Exercise data

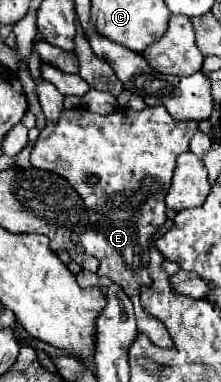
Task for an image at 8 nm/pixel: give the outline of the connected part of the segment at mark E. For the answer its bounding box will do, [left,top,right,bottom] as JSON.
[32,106,198,348]

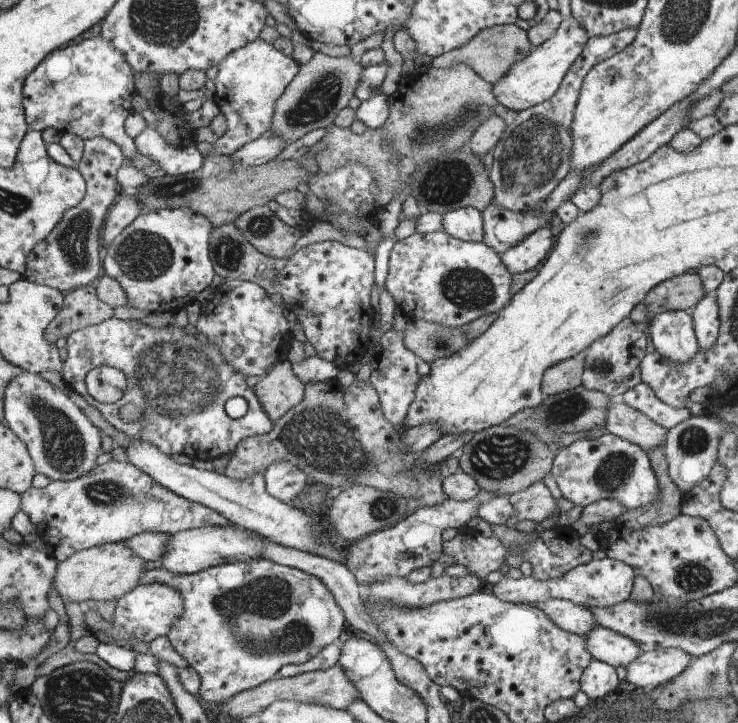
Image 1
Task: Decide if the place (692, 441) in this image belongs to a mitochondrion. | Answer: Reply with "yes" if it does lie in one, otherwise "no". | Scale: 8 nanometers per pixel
yes

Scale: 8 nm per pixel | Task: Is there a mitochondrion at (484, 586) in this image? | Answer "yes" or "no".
no

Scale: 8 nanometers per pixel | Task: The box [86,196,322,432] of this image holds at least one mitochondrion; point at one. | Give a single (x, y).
(144, 255)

Required work
Final part of the records: return the line that contains "Scale: 8 nm" and every line after it, exactly, with no other lines added.

Response box
Scale: 8 nm per pixel | Task: Is there a mitochondrion at (484, 586) in this image? | Answer "yes" or "no".
no

Scale: 8 nanometers per pixel | Task: The box [86,196,322,432] of this image holds at least one mitochondrion; point at one. | Give a single (x, y).
(144, 255)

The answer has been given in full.